Банкет после защиты Мерецкого проходил в институтском кафе. Было, естественно, шумно и весело, как и должно быть, как это всегда было, есть и будет. В какой-то момент Андрей себя обнаружил сидящим в обнимку с Ириной, дело явно двигалось к результативному исходу, и неожиданно он всё увидел со стороны: и её раскрасневшиеся щёки, и свой масляный взгляд, и жующее стадо ученых баранов и баранок. Будто сдвинулся на четверть секунды вперёд и поэтому знал всё, что сейчас произойдёт, а главное – видел, насколько всё происходящее глупо и тошнотворно. Он снял руку с ирининого плеча, ухватил себя за волосы, чтобы почувствовать боль – и почувствовал, с тем же запозданием.

– Андрюша, что-то не так? – в её голосе были прямо-таки материнские нотки.

– Всё так, Ирочка, всё так. Извини, я скоро.

Он встал, было легко и звонко («ну и штамп» – подумал чуть ли не с восторгом), со временем творилось вообще нечто странное, будто он сам существовал только в чётные доли секунды, а всё остальное – в нечётные, или наоборот.
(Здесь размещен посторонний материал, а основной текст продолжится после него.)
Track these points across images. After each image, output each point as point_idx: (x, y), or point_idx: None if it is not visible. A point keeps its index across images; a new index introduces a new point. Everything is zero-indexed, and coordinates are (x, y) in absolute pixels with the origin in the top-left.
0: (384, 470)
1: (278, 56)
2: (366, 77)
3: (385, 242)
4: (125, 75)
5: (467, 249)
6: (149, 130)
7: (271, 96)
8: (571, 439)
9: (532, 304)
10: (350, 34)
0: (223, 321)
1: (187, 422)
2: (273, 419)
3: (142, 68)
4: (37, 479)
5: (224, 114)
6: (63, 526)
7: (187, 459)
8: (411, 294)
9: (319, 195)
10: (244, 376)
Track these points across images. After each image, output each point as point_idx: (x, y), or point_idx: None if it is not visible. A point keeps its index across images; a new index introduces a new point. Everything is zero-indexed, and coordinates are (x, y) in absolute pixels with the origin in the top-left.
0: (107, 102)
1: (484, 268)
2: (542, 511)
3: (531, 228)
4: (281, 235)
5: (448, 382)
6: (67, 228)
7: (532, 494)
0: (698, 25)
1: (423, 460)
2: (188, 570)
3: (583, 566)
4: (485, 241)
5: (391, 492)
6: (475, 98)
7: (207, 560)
Путь до туалета показался долгим и незнакомым, будто цаплей по чужому болоту. За дверью были слышны голоса, мужской и женский, и он этому даже не удивился. Просто распахнул дверь и зашёл.
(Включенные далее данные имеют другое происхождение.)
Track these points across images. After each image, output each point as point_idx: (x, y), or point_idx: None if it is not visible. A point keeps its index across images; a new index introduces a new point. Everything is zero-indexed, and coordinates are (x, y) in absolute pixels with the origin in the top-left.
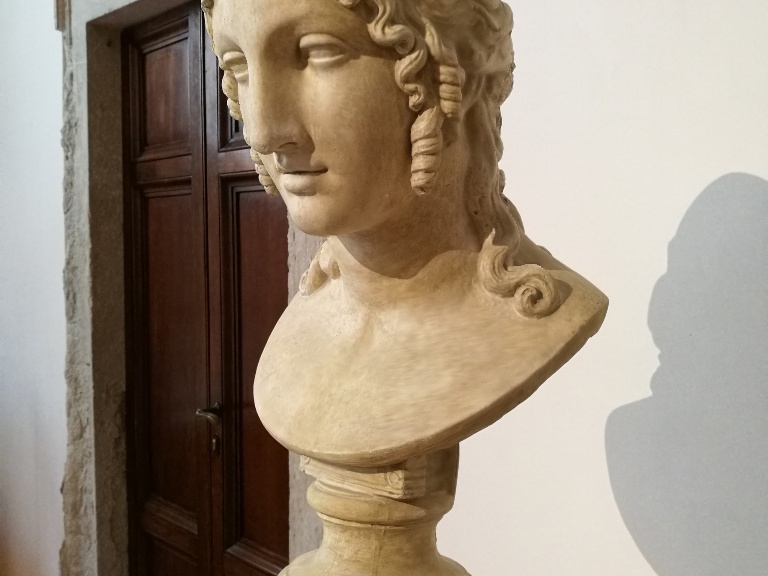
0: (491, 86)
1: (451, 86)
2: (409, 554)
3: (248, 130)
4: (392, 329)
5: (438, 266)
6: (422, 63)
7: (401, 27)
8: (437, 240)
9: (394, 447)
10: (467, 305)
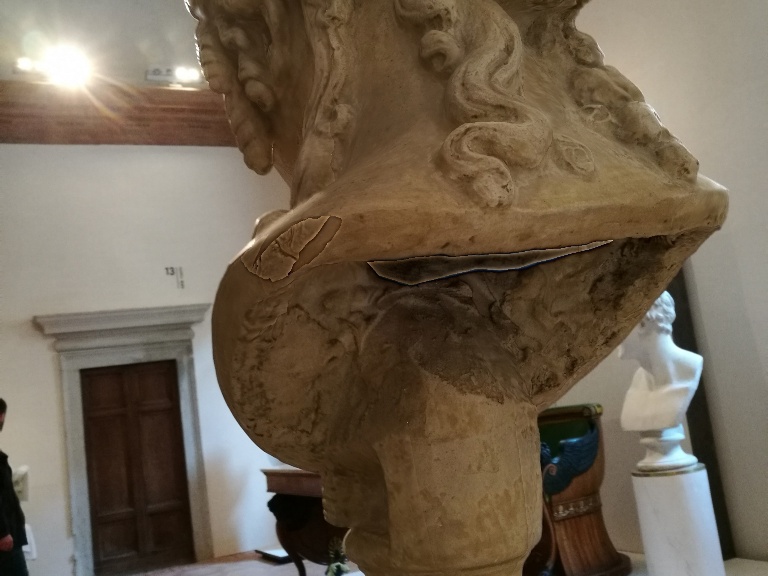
0: None
1: None
2: None
3: None
4: None
5: None
6: None
7: None
8: None
9: None
10: None
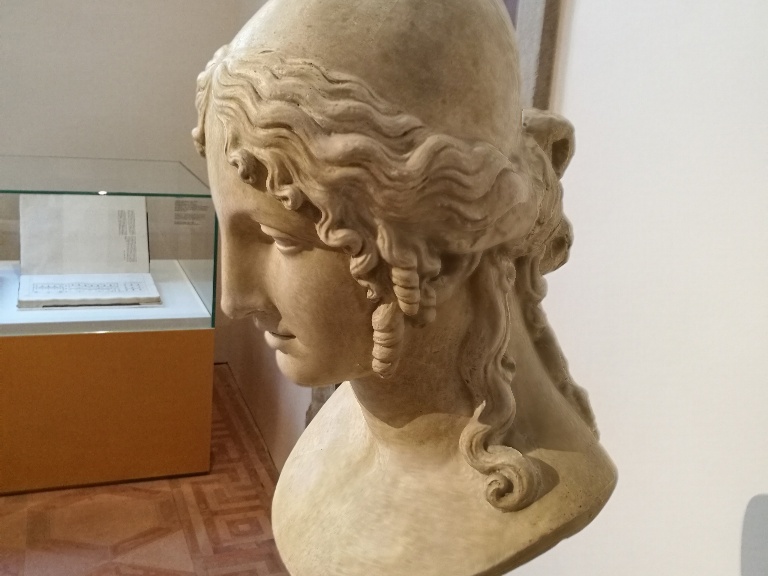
0: (507, 247)
1: (404, 289)
2: None
3: None
4: (384, 465)
5: (423, 425)
6: (370, 266)
7: (344, 233)
8: (422, 402)
9: None
10: (449, 468)
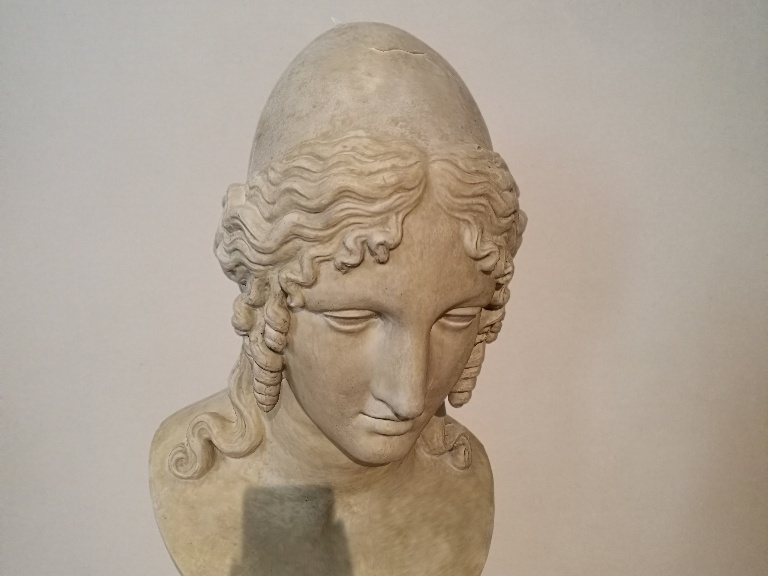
0: None
1: None
2: None
3: (331, 375)
4: (364, 509)
5: None
6: None
7: None
8: None
9: None
10: (417, 470)
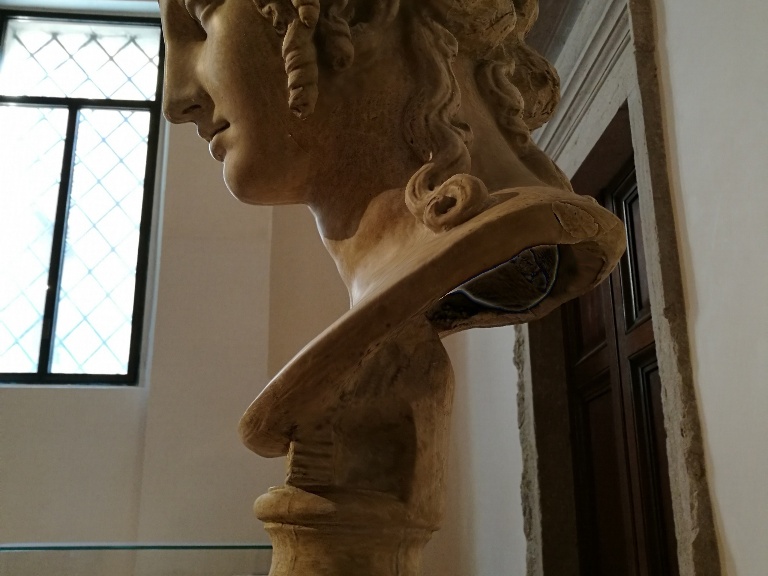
0: (437, 11)
1: None
2: (328, 571)
3: None
4: None
5: (375, 211)
6: None
7: None
8: (369, 181)
9: (258, 398)
10: (405, 248)
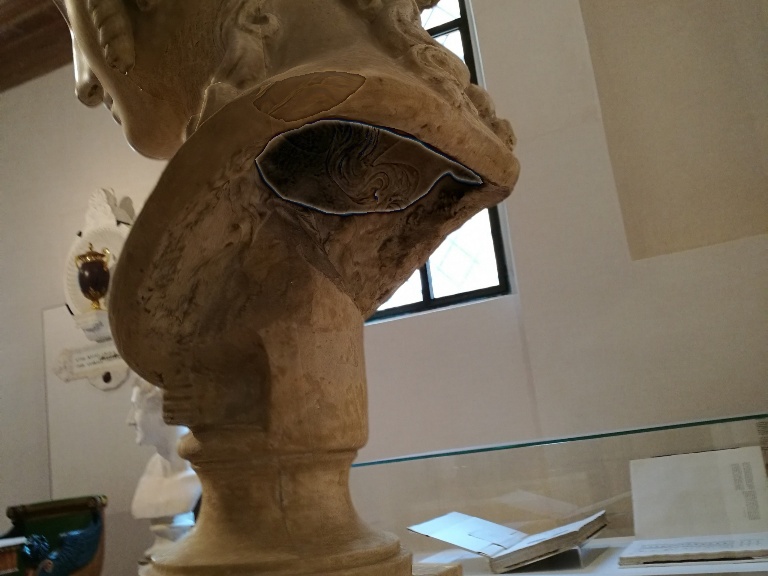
0: None
1: None
2: (216, 505)
3: None
4: None
5: None
6: None
7: None
8: None
9: None
10: None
Этих двоих он не знал (и потом не был даже уверен, не привидились ли). Женщина сидела на подоконнике, очень коротко стрижена, крупные бусы, длинная юбка. Мужчина невыразительным силуэтом опирался о кабинку, в его пальцах мерцала красная точка. На него они, кажется, не обратили никакого внимания. Женщина сказала:

– Что ты понимаешь в простом? Ты же всегда – только о сложном! А знаешь, почему? Там можно спрятаться. Вот ты и прячешься…

Андрей стоял у двери и с интересом наблюдал. Мужчина взмахнул огоньком, поднёс его ко рту, затянулся и ничего не ответил. Женщина продолжила:

– Вот скажи, для чего все нужно усложнять? Ведь есть люди, они хотят жрать и трахаться, для этого еще приходится работать и отдыхать, чтобы были силы и средства. Неужели нельзя хотеть, чтобы было хорошо, чтобы не страшно?

– Тебе? Нет. Ты тогда исчезнешь.

– Меня и так уже нет. Я ничего не хочу. Ни жрать, ни трахаться. Может, хочу этого хотеть.

– Хочешь хотеть хотеть, – его смешок показался неуместным. Он еще раз затянулся, выдохнул в сторону Андрея и спросил:

– Хочешь, расскажу о простом и сложном? Вначале было слово…

– Идиот.

– Нет, послушай. Я не знаю, что было вначале, и это сейчас не важно. Главное, что всё время что-то происходит, и всё, что только может произойти,  когда-нибудь произойдет. Простые вещи не могут всё время повторяться, мир не так устроен, поэтому всегда будет возникать всё более и более сложное.

И опять что-то вроде смешка. Андрею захотелось дать ему по зубам. Женщина спрыгнула с подоконника (какая она маленькая).

– Ты же прекрасно понимаешь, что я не о том. Как ты можешь о сложном, не понимая простого? Ты же его не чувствуешь, ведь так?

Голос мужчины вдруг стал серьезным.

– Может, поэтому за сложностями и гонюсь, чтобы понять простое. Ведь пока не потеряешь – не поймешь…

– Ты не хочешь ничего понимать. Превращаешь все в слова.

– Возвращаю на круги своя.

– Но я не хочу возвращаться!

– Хочешь не хотеть…

Они замолчали. Андрей подошёл к писсуару, расстегнул ширинку и с удовольствием стал мочиться. Похоже, это лишило его статуса невидимки, прозвучало женское «ой», укутанное в мужской смех, затем шаги и хлопнувшая дверь.

Потом он подошёл к окну и уселся на подоконник, всё ещё хранивший тепло её задницы. Закурил, в голове по-прежнему было звонко, и мысли не разлетались в разные стороны. «Надо бросить всю эту чушь и попробовать разобраться с великим чудом смерти. Почему мне сейчас эта мысль пришла в голову? Не пришла, просто не уходила, но пряталась под лавкой. Или я там прятался.